Coach defends Wilson's big hit against 'Niners

Updated: October 27, 2003, 6:22 PM ET

TEMPE, Ariz. -- Arizona coach Dave McGinnis is proud of how rough his Cardinals played in their 16-13 overtime victory over the San Francisco 49ers.

He feels one of the biggest hits, safety Adrian Wilson's slam into tight end Jed Weaver, was unfairly called a personal foul. Wilson knocked Weaver's helmet off and sent him crashing to the turf.

The ensuing personal foul penalty kept San Francisco's drive alive and the 49ers went on to score the game-tying touchdown.

Officials said it was an illegal helmet-to-helmet hit. But after studying videotape of the play, McGinnis said Monday that Wilson's shoulder pads knocked the helmet loose and there should not have been a penalty.

It was third-and-seven on the Arizona 45 with 9:21 to play in regulation when Wilson's hit knocked the ball loose for an incomplete pass.

"It looked like it was helmet to helmet because it looked like their was a head rolling down the field," McGinnis said. "That's defense. That's the way you play. What he did two plays later, that's not defense. That's not what this league is about, and he should have been ejected. But I'll defend his hit."

The personal foul moved the ball to the Arizona 30, then two plays later, Wilson drew another personal foul and was thrown out of the game for kicking Weaver in the face away from the action.

"They had the lead. I don't know why you would do that," Weaver said after the game. "He's one of the starters, one of their guys, so to do something that stupid, you know, get yourself kicked out of the game, that's definitely not helping your team. He'll get a letter from the NFL on Wednesday asking for a donation to charity."

Arizona had a bye, and McGinnis had put the Cardinals through two difficult weeks of practice. The first week, he reverted to a training camp format, with extra individual work. Last week, things got physical, and spirited, with two fights among players in Thursday's practice.

The result was one of the hardest-hitting Cardinals' games in recent memory.

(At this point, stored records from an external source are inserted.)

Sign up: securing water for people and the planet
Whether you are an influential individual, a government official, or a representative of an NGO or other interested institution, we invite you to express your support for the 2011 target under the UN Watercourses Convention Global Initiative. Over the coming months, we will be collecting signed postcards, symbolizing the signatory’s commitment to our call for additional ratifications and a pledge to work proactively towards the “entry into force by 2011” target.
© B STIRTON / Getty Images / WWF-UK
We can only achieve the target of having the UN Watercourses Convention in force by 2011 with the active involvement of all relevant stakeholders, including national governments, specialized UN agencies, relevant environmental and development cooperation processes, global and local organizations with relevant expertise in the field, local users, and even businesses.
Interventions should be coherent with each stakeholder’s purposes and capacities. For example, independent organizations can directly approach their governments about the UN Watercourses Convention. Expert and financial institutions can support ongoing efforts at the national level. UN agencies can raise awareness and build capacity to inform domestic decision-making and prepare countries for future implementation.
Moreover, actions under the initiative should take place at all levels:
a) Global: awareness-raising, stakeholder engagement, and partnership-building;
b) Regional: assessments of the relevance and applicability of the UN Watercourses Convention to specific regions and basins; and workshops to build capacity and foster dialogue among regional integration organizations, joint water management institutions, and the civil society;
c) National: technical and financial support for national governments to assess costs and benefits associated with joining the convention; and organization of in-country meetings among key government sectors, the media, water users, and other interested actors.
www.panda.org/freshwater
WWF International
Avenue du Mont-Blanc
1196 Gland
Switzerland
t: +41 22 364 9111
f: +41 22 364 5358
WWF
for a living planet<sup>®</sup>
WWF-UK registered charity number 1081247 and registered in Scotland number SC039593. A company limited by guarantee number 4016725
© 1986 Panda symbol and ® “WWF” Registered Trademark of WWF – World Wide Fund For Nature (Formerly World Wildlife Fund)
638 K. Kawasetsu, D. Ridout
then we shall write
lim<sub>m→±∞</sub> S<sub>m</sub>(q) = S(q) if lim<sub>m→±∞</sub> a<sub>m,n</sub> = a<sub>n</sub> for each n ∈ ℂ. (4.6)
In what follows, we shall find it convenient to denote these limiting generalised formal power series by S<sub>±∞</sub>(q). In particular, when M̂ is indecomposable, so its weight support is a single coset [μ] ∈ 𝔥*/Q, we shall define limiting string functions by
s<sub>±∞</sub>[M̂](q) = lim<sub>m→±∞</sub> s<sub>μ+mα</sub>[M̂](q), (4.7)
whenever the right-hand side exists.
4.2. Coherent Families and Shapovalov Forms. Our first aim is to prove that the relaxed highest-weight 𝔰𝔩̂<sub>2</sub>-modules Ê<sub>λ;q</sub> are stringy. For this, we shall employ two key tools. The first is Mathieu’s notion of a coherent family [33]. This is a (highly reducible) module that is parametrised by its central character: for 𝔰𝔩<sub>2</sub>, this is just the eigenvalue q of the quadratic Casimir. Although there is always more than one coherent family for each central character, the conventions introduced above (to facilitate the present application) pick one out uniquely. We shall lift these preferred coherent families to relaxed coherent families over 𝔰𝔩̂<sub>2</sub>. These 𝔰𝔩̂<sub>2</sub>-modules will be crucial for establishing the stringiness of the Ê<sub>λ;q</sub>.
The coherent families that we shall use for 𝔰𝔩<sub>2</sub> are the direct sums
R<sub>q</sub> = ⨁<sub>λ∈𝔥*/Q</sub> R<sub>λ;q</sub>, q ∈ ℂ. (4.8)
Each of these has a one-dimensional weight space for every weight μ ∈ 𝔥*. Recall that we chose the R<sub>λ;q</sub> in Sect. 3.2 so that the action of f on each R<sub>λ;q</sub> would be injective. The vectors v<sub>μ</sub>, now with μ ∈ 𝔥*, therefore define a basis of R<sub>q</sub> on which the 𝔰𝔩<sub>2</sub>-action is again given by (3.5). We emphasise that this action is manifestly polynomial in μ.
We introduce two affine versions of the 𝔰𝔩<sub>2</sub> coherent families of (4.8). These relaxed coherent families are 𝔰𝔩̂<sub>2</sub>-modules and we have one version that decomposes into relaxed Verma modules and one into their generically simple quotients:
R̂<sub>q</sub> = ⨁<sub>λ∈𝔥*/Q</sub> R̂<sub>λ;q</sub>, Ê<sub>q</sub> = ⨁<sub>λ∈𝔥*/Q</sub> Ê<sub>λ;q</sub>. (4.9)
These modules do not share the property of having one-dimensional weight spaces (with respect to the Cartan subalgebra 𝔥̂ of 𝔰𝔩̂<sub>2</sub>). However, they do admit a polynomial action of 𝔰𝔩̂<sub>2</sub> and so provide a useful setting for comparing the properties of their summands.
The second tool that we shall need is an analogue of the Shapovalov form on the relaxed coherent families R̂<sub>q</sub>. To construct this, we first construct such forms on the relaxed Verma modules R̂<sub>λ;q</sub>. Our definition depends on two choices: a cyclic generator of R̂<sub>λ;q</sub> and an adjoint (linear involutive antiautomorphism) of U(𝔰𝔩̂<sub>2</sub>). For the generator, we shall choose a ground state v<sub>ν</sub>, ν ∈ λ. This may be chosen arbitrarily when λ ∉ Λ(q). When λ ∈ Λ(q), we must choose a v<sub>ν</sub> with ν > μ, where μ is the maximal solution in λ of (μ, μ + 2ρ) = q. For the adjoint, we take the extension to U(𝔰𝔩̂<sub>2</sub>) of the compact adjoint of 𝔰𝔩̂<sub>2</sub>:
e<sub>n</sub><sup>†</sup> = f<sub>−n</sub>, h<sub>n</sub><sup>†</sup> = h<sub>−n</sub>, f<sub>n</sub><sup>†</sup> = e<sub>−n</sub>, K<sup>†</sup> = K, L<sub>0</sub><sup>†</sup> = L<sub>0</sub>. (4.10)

He was especially pleased with both the offensive and defensive lines, and he singled out rookie defensive end Calvin Pace, who earned his first NFL sack and recovered a fumble.

"That was a huge, huge win for us, for a lot of reasons in a lot of ways," McGinnis said. "The way this football team responded throughout the bye week, what I put them through, how they banded together. That was a very physical football game yesterday."

But the coach knows that the upset victory won't mean much if his team falls at home to Cincinnati next Sunday.

"We're not going to have a parade tomorrow because we won yesterday," he said. "We're 2-5. There's a lot left to this season. We have to get to 3-5 before we can ever do anything else."

McGinnis said he still has confidence in kicker Tim Duncan, who missed three field goals Sunday before hitting the game winner from 39 yards in overtime. He made one from 53 yards, but missed a 50-yarder that would have won the game at the end of regulation.

"The only thing I said to him at all after that was `I'm going to need you later on," McGinnis said.

Bill Gramatica, who beat out Duncan for the kicking job in training camp the past two seasons, is sidelined with a back injury that might require surgery.